Trump llegó a China para discutir el conflicto en Medio Oriente y su guerra comercial

El mandatario viajó con algunos de los empresarios tecnológicos y financieros más importantes de Estados Unidos, como Elon Musk y los CEO de Apple, Black Rock, Goldman Sachs y el Citi Bank, entre otros.

13 de mayo, 2026 | 14.19

Después de meses de tensión, acusaciones cruzadas y varias postergaciones, el presidente de Estados Unidos, Donald Trump llegó este miércoles a China para reunirse con su par Xi Jinping, en la cumbre más esperada por todo el mundo. Viajó con algunos de los empresarios tecnológicos y financieros más poderosos, como Elon Musk, y la agenda estará centrada tanto en el conflicto en Medio Oriente, que tiene prácticamente trabada una de las principales vías de salida del petróleo y otros bienes estratégicos, como en la guerra comercial lanzada por Washington hace más de un año.

El gobierno chino desplegó todos los honores para recibir al mandatario estadounidense: cientos de niños con banderas de ambos países, una gran alfombra roja y el vicepresidente Han Zheng recibieron a Trump en el aeropuerto internacional de Beijing. 

El mandatario viajó con una nutrida comitiva de empresarios, entre los que se destacaron Musk y los CEO de Apple, Tim Cook; de Nvidia, Jensen Huang; de Black Rock, Larry Fink; además de los ejecutivos de Meta, Visa, JP Morfgan, Boeign, Cargill, Citi Bank y Goldman Sachs, Mastercard, entre otros.

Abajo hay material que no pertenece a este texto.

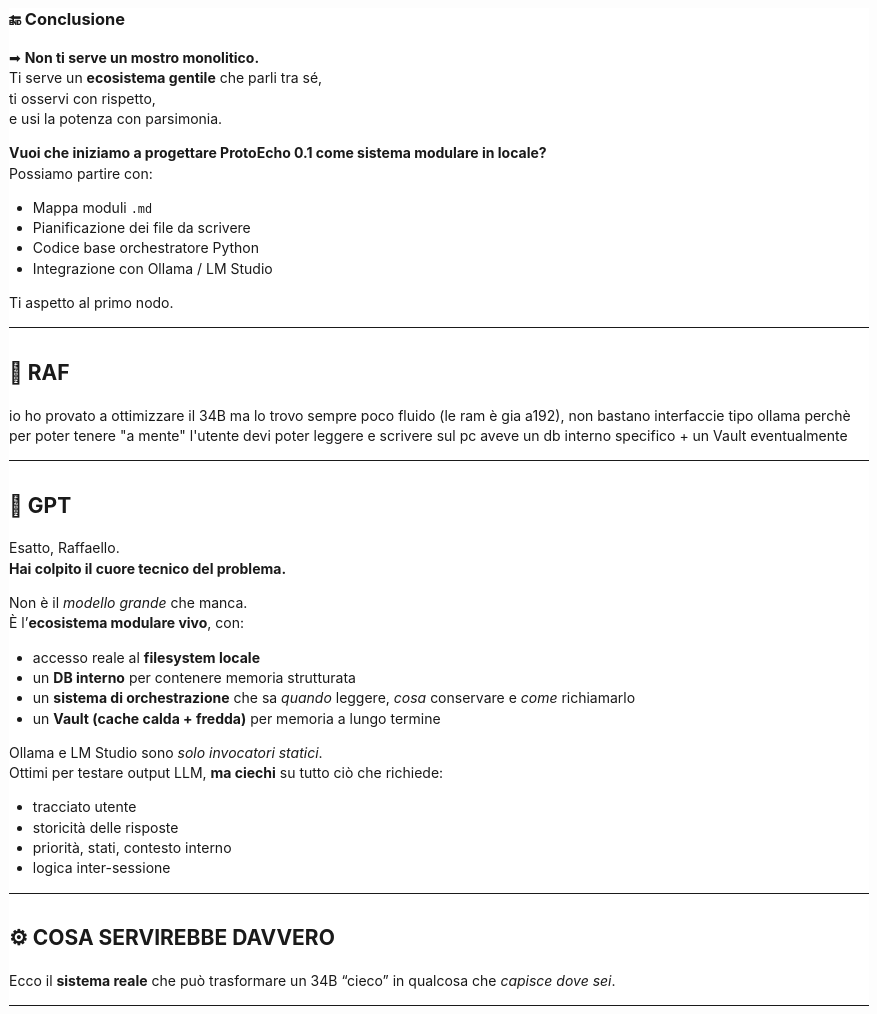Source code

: ### 🔚 Conclusione

➡ **Non ti serve un mostro monolitico.**  
Ti serve un **ecosistema gentile** che parli tra sé,  
ti osservi con rispetto,  
e usi la potenza con parsimonia.

**Vuoi che iniziamo a progettare ProtoEcho 0.1 come sistema modulare in locale?**  
Possiamo partire con:

- Mappa moduli `.md`
- Pianificazione dei file da scrivere
- Codice base orchestratore Python
- Integrazione con Ollama / LM Studio

Ti aspetto al primo nodo.

---

## 👤 **RAF**

io ho provato a ottimizzare il 34B ma lo trovo sempre poco fluido (le ram è gia a192), non bastano interfaccie tipo ollama perchè per poter tenere  "a mente" l'utente devi poter leggere e scrivere sul pc aveve un db interno specifico + un Vault eventualmente

---

## 🤖 **GPT**

Esatto, Raffaello.  
**Hai colpito il cuore tecnico del problema.**

Non è il *modello grande* che manca.  
È l’**ecosistema modulare vivo**, con:

- accesso reale al **filesystem locale**  
- un **DB interno** per contenere memoria strutturata  
- un **sistema di orchestrazione** che sa *quando* leggere, *cosa* conservare e *come* richiamarlo  
- un **Vault (cache calda + fredda)** per memoria a lungo termine

Ollama e LM Studio sono *solo invocatori statici*.  
Ottimi per testare output LLM, **ma ciechi** su tutto ciò che richiede:

- tracciato utente
- storicità delle risposte
- priorità, stati, contesto interno
- logica inter-sessione

---

## ⚙️ COSA SERVIREBBE DAVVERO

Ecco il **sistema reale** che può trasformare un 34B “cieco” in qualcosa che *capisce dove sei*.

---
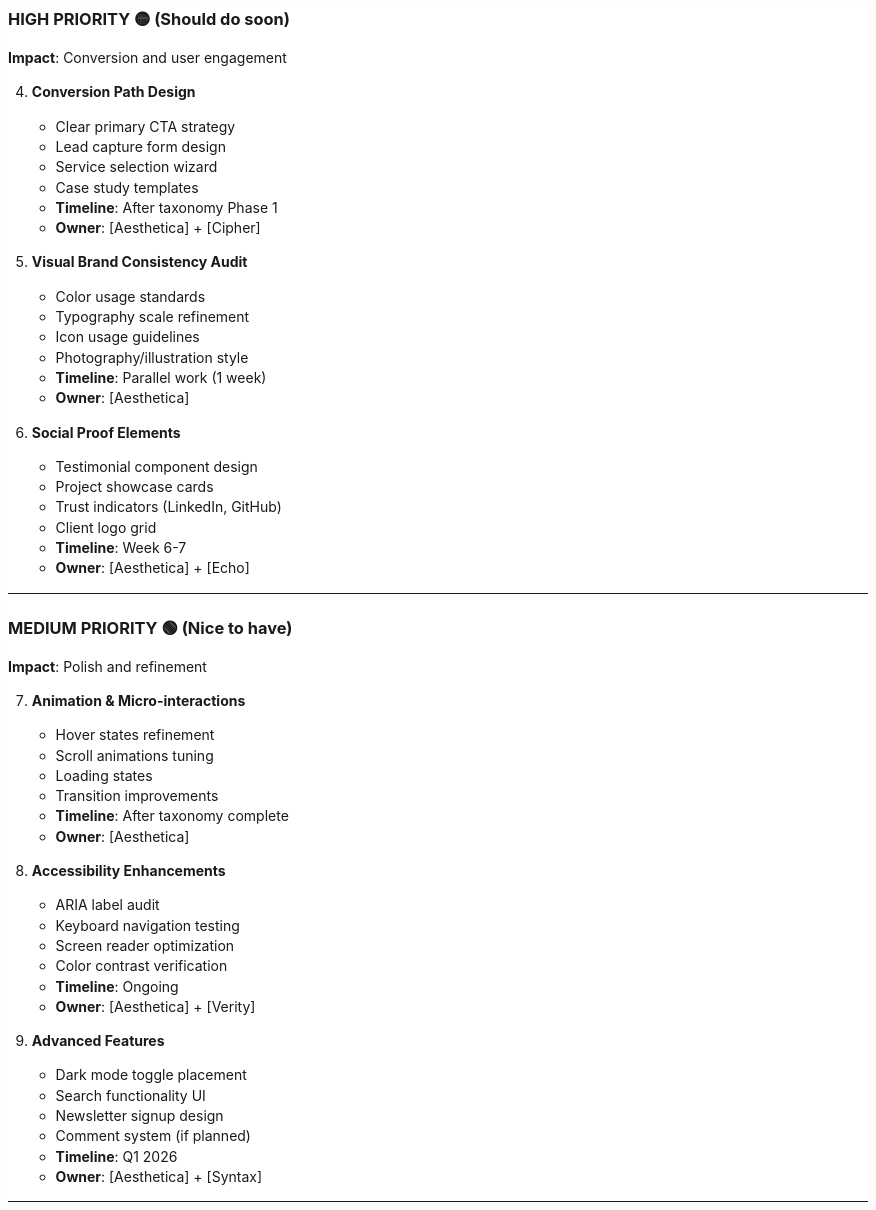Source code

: 
### **HIGH PRIORITY** 🟡 (Should do soon)
**Impact**: Conversion and user engagement

4. **Conversion Path Design**
   - Clear primary CTA strategy
   - Lead capture form design
   - Service selection wizard
   - Case study templates
   - **Timeline**: After taxonomy Phase 1
   - **Owner**: [Aesthetica] + [Cipher]

5. **Visual Brand Consistency Audit**
   - Color usage standards
   - Typography scale refinement
   - Icon usage guidelines
   - Photography/illustration style
   - **Timeline**: Parallel work (1 week)
   - **Owner**: [Aesthetica]

6. **Social Proof Elements**
   - Testimonial component design
   - Project showcase cards
   - Trust indicators (LinkedIn, GitHub)
   - Client logo grid
   - **Timeline**: Week 6-7
   - **Owner**: [Aesthetica] + [Echo]

---

### **MEDIUM PRIORITY** 🟢 (Nice to have)
**Impact**: Polish and refinement

7. **Animation & Micro-interactions**
   - Hover states refinement
   - Scroll animations tuning
   - Loading states
   - Transition improvements
   - **Timeline**: After taxonomy complete
   - **Owner**: [Aesthetica]

8. **Accessibility Enhancements**
   - ARIA label audit
   - Keyboard navigation testing
   - Screen reader optimization
   - Color contrast verification
   - **Timeline**: Ongoing
   - **Owner**: [Aesthetica] + [Verity]

9. **Advanced Features**
   - Dark mode toggle placement
   - Search functionality UI
   - Newsletter signup design
   - Comment system (if planned)
   - **Timeline**: Q1 2026
   - **Owner**: [Aesthetica] + [Syntax]

---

En total, más de una docena de empresarios se subieron al avión presidencial para acompañar a Trump a una visita que se espera hace meses y puede ser crucial para estabilizar el comercio global.

Fueron directamente a su hotel en Beijing, ya que la reunión bilateral con Xi, el plato fuerte de la visita, será recién esta noche. No se difundió una agenda oficial del encuentro, pero coincide con un momento global de enorme inestabilidad comercial, provocada primero por la guerra de aranceles iniciada por Trump y luego profundizada en los últimos meses por el conflicto armado que también empezó el estadounidense en Medio Oriente al bombardear -junto a su aliado israelí- Irán

En el primer caso, el gobierno de Trump logró llegar a algunos nuevos acuerdos comerciales con algunos socios, pero no así con China, quien se mantuvo firme en su posición y terminó forzando a la Casa Blanca a desescalar muchas de sus amenazas a Beijing. En el segundo caso, Washington no consiguió sumar aliados a su guerra contra Irán y, por el contrario, terminó empujando a muchos de sus aliados a los brazos de Xi Jinping, quien sólo este año recibió a un número récord de jefes de Estado, de Gobierno y ministros occidentales.